S'il est impossible voire inutile de chercher un schéma type des chansons de Meshuggah, nous pouvons néanmoins y trouver des techniques d'écritures. Premièrement, la recherche de l'étonnement et de la variété que nous percevons dans les riffs se retrouve dans la structure globale. La forme d'une chanson très classique pourra toujours être modifiée imperceptiblement par plusieurs outils non moins classiques (annonces de guitare, ajout ou suppression de temps comme dans « Soul Burn »5, proche de la forme rondo) afin d'en effacer la régularité. D'une manière générale, Meshuggah a intégré des formats musicaux issus de sa culture, telle la forme song (équivalent jazz et rock de la forme BAR), et la composition s'effectue à partir de celle-ci ; l'élément culturel n'est alors pas un aboutissement mais la base du travail.
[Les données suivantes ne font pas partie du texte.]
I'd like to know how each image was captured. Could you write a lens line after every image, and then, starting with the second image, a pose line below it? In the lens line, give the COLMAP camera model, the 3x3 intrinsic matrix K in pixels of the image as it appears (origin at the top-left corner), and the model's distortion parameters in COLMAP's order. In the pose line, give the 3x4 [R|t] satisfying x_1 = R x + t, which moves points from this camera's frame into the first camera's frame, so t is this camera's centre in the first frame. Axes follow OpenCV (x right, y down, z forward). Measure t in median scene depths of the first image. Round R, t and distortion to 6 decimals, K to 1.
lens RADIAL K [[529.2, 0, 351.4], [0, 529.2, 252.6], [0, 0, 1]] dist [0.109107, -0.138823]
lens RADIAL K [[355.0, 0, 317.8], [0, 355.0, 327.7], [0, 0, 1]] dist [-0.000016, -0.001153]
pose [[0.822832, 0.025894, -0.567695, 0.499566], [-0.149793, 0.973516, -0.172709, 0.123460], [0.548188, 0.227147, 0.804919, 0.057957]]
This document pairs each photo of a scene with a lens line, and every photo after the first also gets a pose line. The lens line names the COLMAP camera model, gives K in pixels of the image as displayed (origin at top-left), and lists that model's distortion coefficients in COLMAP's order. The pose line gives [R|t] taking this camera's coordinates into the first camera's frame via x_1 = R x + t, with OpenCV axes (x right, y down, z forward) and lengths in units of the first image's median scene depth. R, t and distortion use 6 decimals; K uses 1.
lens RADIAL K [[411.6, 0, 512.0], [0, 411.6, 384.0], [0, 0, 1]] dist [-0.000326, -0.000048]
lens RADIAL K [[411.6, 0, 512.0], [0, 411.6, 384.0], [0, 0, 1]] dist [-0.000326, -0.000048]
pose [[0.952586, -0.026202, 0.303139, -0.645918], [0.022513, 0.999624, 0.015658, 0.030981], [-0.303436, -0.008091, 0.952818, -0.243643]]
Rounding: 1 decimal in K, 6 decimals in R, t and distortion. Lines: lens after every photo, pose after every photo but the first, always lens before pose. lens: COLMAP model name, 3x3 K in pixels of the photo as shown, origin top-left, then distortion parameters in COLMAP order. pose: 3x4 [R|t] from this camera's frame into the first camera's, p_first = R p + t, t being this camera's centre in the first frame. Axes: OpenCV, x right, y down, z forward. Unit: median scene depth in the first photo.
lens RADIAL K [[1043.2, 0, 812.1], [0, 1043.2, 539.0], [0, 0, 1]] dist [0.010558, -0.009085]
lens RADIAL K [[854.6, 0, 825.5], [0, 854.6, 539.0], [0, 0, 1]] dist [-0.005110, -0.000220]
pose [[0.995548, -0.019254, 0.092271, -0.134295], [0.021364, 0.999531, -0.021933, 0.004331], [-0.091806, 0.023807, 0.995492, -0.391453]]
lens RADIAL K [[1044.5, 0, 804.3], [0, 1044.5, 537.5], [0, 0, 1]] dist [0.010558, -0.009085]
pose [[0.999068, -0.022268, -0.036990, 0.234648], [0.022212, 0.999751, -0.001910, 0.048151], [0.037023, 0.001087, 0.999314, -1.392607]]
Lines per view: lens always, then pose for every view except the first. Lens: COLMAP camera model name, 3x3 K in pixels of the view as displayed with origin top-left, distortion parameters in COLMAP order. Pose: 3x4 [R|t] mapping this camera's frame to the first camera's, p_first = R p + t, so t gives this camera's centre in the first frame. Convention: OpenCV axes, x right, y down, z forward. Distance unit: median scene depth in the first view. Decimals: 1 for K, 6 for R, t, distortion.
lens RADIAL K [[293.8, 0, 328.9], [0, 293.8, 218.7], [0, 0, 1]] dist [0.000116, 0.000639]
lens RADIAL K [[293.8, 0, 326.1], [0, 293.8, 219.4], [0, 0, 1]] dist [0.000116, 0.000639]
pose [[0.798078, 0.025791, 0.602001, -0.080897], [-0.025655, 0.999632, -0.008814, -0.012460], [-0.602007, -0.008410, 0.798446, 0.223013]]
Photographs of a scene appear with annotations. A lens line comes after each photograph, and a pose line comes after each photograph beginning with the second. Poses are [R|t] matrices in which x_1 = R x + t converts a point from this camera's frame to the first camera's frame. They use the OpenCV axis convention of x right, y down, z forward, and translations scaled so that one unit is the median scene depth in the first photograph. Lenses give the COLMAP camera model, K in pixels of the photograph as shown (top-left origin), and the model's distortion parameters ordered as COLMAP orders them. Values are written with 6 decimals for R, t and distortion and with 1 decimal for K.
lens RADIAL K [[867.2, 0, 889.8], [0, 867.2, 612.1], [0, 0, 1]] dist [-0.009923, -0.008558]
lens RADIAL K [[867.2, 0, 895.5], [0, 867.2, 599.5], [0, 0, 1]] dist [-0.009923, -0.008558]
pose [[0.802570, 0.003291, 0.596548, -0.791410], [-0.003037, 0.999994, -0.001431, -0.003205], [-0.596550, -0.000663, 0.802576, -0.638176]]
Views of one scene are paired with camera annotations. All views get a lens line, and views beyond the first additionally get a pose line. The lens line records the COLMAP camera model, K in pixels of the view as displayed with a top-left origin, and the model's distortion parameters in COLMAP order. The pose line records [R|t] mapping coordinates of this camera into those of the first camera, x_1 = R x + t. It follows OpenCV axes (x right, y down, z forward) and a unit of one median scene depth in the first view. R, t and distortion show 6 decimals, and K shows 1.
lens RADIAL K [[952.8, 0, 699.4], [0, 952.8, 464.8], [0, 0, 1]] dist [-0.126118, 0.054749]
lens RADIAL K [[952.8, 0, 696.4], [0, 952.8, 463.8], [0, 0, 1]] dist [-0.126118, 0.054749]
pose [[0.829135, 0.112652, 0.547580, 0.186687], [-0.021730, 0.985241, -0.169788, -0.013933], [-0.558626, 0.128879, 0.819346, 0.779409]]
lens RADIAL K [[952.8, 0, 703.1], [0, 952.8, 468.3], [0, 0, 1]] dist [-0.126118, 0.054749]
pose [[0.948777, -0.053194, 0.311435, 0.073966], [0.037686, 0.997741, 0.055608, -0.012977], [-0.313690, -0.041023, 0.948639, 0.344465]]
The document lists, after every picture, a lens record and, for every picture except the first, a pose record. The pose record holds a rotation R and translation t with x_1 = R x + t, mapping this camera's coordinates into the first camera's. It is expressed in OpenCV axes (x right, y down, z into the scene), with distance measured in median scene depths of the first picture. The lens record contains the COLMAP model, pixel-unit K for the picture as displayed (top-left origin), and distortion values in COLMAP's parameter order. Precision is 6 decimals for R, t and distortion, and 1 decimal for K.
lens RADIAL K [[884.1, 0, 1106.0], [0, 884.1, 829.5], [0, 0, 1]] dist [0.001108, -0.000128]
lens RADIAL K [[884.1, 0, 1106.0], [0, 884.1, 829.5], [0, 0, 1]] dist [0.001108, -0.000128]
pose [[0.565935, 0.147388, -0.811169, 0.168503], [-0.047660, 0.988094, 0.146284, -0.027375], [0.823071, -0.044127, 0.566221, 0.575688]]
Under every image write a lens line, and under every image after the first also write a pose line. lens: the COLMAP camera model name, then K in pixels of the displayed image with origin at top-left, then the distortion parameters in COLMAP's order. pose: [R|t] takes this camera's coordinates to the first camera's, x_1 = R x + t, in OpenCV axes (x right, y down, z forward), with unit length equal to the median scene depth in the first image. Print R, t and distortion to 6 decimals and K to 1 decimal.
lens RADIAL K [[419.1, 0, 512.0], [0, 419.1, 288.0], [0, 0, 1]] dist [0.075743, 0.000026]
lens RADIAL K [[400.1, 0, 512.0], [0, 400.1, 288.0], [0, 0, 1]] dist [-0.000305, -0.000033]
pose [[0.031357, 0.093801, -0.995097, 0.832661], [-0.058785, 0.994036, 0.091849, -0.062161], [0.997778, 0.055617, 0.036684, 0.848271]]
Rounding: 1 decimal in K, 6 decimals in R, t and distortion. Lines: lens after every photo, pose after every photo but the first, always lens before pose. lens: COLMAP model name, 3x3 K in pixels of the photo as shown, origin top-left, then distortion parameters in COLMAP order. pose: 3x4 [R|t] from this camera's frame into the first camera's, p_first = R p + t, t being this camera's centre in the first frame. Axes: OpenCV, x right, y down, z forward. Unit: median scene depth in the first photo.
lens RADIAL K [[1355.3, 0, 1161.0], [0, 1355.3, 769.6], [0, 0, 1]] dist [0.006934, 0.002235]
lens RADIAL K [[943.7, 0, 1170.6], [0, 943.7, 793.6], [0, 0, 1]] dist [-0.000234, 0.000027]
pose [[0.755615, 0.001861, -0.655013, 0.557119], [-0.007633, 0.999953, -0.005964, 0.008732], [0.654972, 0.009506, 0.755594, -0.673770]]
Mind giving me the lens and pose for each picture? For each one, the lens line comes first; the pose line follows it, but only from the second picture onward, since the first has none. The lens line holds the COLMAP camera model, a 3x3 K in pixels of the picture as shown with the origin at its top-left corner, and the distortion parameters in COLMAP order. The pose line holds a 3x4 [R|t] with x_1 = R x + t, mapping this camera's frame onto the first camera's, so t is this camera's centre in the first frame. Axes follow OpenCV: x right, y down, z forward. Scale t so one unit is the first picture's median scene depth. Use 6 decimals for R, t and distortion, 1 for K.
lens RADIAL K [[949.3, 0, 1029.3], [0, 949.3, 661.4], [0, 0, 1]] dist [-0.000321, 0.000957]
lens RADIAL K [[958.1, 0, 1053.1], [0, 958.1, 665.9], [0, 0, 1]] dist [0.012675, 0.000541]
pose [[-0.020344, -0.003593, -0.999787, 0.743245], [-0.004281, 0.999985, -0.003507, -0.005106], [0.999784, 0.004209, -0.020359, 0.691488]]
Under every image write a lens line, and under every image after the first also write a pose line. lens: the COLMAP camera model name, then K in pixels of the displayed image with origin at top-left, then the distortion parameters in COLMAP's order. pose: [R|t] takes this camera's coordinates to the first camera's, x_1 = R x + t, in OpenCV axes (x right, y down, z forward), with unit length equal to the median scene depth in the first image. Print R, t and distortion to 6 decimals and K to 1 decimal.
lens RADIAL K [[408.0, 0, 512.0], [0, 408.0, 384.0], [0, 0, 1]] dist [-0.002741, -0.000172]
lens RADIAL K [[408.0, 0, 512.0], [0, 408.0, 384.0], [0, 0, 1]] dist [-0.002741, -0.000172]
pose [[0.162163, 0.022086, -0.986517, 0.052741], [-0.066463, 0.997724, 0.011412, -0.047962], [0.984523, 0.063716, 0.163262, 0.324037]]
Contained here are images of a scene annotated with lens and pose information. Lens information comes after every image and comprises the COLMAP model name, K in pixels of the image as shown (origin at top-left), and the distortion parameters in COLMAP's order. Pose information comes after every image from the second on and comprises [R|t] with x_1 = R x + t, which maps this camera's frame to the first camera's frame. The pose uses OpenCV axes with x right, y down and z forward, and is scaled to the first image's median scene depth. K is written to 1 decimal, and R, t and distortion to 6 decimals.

Il n'existe pas dans la discographie de Meshuggah de morceaux très courts (moins d'une minute comme en Punk ou en Grindcore) ou très longs (tels certains « album-concepts »). Seules les chansons de Chaosphere se rapprochent plus des trois ou quatre minutes du format radio, parce que plus brutes, plus rapides, composées en peu de temps. Nous assistons album après album à une simplification des structures : alors que Contradictions Collapse est proche du groupe Metallica, avec des enchaînement de riffs complexes, que Destroy,Erase,Improve reste très varié, Chaosphere et surtout Nothing tendent vers des formats de chanson plus classiques, avec une plus grande unité, voire une certaine austérité dans les riffs. D'un côté la micro-composition (composition des riffs des textes etc.) se singularise, se complexifie, s'unifie. De l'autre, la macro-composition tend vers des formes de plus en plus épurées.







( SUIVANTSOMMAIRE )





1Interview réalisée par Anthony Syme pour le webzine Metalupdate, http://www.metalupdate.com/interviewmesh.html

2Disponible à l'adresse Internet http://www.toontrack.com

3Cubase est un programme de marque Steinberg, servant de séquenceur et d'enregistreur audio.

4Interview dans le webzine Metalupdate, http://www.metalupdate.com/interviewmesh.html

5Destroy,Erase,Improve, plage 3 - voir analyse et relevés de Soul Burn.